La détérioration rapide de la situation sécuritaire au Moyen-Orient provoque de nouvelles réactions sur la scène internationale. Face à l’intensification des affrontements au Liban, l’Union européenne a officiellement pris position ce mercredi pour tenter d’enrayer une spirale meurtrière qui a déjà fait près d’un millier de victimes en quelques semaines.
Selon l’agence Anadolu, le Service européen pour l’action extérieure (SEAE) a publié un communiqué exigeant l’arrêt immédiat des opérations militaires israéliennes sur le territoire libanais. L’institution européenne a fait part de sa profonde préoccupation face à une offensive qui engendre des conséquences humanitaires dévastatrices et accroît le risque d’un conflit prolongé dans la région. Le texte souligne que les populations civiles paient actuellement le prix le plus élevé de cette confrontation.

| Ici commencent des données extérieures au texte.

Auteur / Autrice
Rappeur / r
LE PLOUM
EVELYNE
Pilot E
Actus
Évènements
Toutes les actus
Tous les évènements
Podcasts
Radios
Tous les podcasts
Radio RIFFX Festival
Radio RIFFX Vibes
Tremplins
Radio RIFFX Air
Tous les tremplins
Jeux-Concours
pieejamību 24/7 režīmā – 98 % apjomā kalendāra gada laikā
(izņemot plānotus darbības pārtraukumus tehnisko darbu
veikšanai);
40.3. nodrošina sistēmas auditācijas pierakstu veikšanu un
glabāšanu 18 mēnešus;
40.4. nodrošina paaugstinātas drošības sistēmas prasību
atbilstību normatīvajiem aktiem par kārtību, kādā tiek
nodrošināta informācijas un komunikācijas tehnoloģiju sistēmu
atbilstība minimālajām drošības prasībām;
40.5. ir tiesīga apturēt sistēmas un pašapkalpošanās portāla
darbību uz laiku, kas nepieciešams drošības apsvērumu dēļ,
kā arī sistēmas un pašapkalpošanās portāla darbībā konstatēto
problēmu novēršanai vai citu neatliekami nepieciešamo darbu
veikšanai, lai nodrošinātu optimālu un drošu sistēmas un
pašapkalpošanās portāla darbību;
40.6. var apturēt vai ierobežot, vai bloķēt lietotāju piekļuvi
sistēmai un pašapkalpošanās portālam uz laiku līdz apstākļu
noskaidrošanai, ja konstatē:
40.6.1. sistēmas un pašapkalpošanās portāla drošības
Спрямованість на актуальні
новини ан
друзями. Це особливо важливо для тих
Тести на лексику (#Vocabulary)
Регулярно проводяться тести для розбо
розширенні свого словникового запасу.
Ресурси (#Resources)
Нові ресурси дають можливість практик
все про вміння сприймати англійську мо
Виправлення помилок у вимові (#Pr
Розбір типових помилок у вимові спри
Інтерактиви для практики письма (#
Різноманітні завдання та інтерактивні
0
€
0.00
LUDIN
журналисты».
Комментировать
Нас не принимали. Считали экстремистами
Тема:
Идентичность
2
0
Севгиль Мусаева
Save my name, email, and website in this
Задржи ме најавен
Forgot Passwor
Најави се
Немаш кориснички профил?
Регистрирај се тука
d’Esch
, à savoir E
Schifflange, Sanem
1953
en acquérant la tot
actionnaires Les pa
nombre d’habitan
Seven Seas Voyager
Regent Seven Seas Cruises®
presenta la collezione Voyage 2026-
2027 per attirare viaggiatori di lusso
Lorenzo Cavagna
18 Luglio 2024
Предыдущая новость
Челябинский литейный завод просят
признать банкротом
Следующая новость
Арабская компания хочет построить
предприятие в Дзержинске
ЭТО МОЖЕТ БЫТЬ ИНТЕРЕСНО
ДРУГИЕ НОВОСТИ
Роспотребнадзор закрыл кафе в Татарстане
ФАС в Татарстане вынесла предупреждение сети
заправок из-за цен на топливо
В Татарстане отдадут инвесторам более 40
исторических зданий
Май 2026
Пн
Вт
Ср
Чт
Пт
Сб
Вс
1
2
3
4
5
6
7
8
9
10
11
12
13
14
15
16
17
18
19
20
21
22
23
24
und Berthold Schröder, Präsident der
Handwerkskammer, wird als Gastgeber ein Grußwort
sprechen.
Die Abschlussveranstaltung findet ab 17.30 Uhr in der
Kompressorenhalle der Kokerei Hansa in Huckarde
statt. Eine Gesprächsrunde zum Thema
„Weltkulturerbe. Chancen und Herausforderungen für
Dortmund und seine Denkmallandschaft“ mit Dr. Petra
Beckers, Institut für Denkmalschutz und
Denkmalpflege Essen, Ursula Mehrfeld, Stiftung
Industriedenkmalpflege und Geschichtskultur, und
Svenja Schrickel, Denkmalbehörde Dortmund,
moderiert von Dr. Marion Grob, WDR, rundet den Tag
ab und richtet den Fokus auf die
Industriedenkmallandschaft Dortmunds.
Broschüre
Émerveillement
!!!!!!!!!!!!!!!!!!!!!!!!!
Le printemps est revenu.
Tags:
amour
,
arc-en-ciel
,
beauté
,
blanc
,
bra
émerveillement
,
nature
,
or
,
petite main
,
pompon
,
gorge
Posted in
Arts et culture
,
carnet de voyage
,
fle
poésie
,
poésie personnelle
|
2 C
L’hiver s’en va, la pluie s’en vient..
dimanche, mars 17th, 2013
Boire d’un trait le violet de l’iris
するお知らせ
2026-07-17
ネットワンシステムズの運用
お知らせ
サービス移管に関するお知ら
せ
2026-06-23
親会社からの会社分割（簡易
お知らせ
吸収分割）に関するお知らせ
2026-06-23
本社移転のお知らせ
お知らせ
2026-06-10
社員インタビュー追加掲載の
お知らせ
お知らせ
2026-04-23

Cette injonction de Bruxelles s’accompagne d’une condamnation tout aussi ferme à l’égard du Hezbollah. L’Union européenne dénonce la décision du mouvement armé de plonger le Liban dans la guerre, son refus de restituer son arsenal, ainsi que la poursuite de ses attaques contre Israël. Les frappes visant des civils, des infrastructures médicales ou encore les forces de maintien de la paix de l’ONU (FINUL) y sont qualifiées d’injustifiées et d’inacceptables.
Dans ce contexte de crise ouverte, qui mobilise d’autres acteurs internationaux à l’image des récentes démarches diplomatiques du Vatican, l’UE soutient l’appel des autorités libanaises à engager des négociations directes avec Israël. Le communiqué réitère la nécessité d’appliquer pleinement la résolution 1701 du Conseil de sécurité des Nations unies et appuie les efforts du gouvernement libanais pour désarmer le Hezbollah.
Sur le terrain, l’armée israélienne a multiplié les frappes aériennes à travers le Liban ces derniers jours, malgré un accord de cessez-le-feu théoriquement en vigueur depuis novembre 2024. Les bilans communiqués par les autorités libanaises font état d’au moins 968 personnes tuées et 2 432 autres blessées depuis le 2 mars. Cette flambée de violence s’inscrit dans le sillage de l’offensive conjointe menée fin février par les États-Unis et Israël contre l’Iran, ayant entraîné des ripostes de Téhéran sur plusieurs installations militaires au Moyen-Orient.